> **Provided entries**
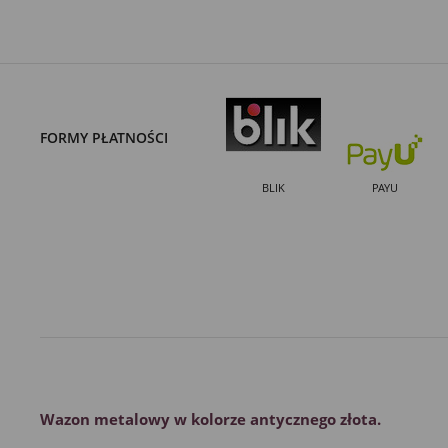
FORMY PŁATNOŚCI
BLIK
PAYU
Wazon metalowy w kolorze antycznego złota.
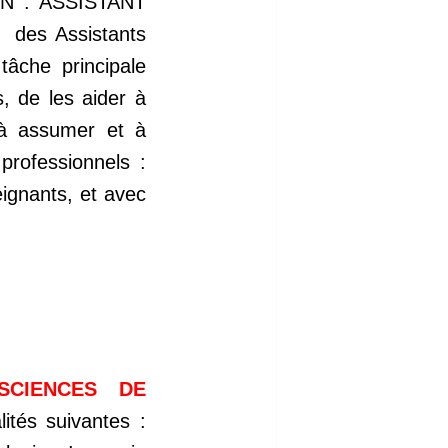
N : ASSISTANT
 des Assistants
âche principale
s, de les aider à
s à assumer et à
professionnels :
ignants, et avec
SCIENCES DE
ités suivantes :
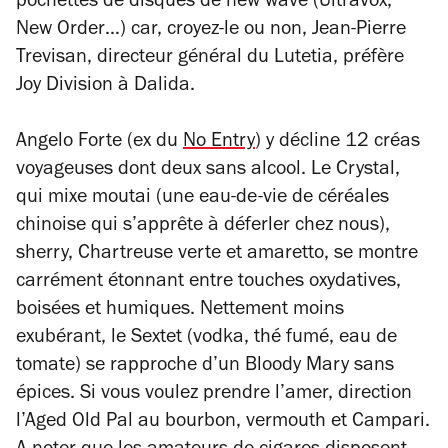
pochettes de disques de new wave (Ultravox,
New Order…) car, croyez-le ou non, Jean-Pierre
Trevisan, directeur général du Lutetia, préfère
Joy Division à Dalida.
Angelo Forte (ex du
No Entry
) y décline 12 créas
voyageuses dont deux sans alcool. Le Crystal,
qui mixe moutai (une eau-de-vie de céréales
chinoise qui s’apprête à déferler chez nous),
sherry, Chartreuse verte et amaretto, se montre
carrément étonnant entre touches oxydatives,
boisées et humiques. Nettement moins
exubérant, le Sextet (vodka, thé fumé, eau de
tomate) se rapproche d’un Bloody Mary sans
épices. Si vous voulez prendre l’amer, direction
l’Aged Old Pal au bourbon, vermouth et Campari.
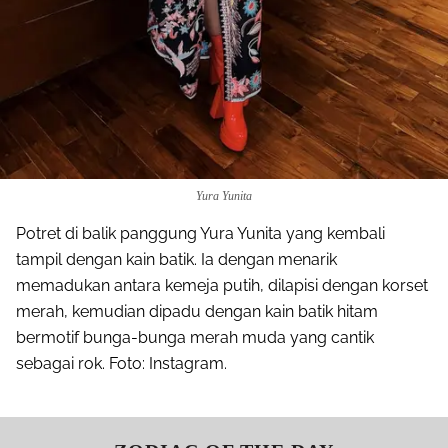
Yura Yunita
Potret di balik panggung Yura Yunita yang kembali
tampil dengan kain batik. Ia dengan menarik
memadukan antara kemeja putih, dilapisi dengan korset
merah, kemudian dipadu dengan kain batik hitam
bermotif bunga-bunga merah muda yang cantik
sebagai rok. Foto: Instagram.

> **Instruction**
Write out the entries above word for word. Do not include the pictures.

> **Written answer**
FORMY PŁATNOŚCI
BLIK
PAYU
Wazon metalowy w kolorze antycznego złota.
N : ASSISTANT
 des Assistants
âche principale
s, de les aider à
s à assumer et à
professionnels :
ignants, et avec
SCIENCES DE
ités suivantes :
pochettes de disques de new wave (Ultravox,
New Order…) car, croyez-le ou non, Jean-Pierre
Trevisan, directeur général du Lutetia, préfère
Joy Division à Dalida.
Angelo Forte (ex du
No Entry
) y décline 12 créas
voyageuses dont deux sans alcool. Le Crystal,
qui mixe moutai (une eau-de-vie de céréales
chinoise qui s’apprête à déferler chez nous),
sherry, Chartreuse verte et amaretto, se montre
carrément étonnant entre touches oxydatives,
boisées et humiques. Nettement moins
exubérant, le Sextet (vodka, thé fumé, eau de
tomate) se rapproche d’un Bloody Mary sans
épices. Si vous voulez prendre l’amer, direction
l’Aged Old Pal au bourbon, vermouth et Campari.
Yura Yunita
Potret di balik panggung Yura Yunita yang kembali
tampil dengan kain batik. Ia dengan menarik
memadukan antara kemeja putih, dilapisi dengan korset
merah, kemudian dipadu dengan kain batik hitam
bermotif bunga-bunga merah muda yang cantik
sebagai rok. Foto: Instagram.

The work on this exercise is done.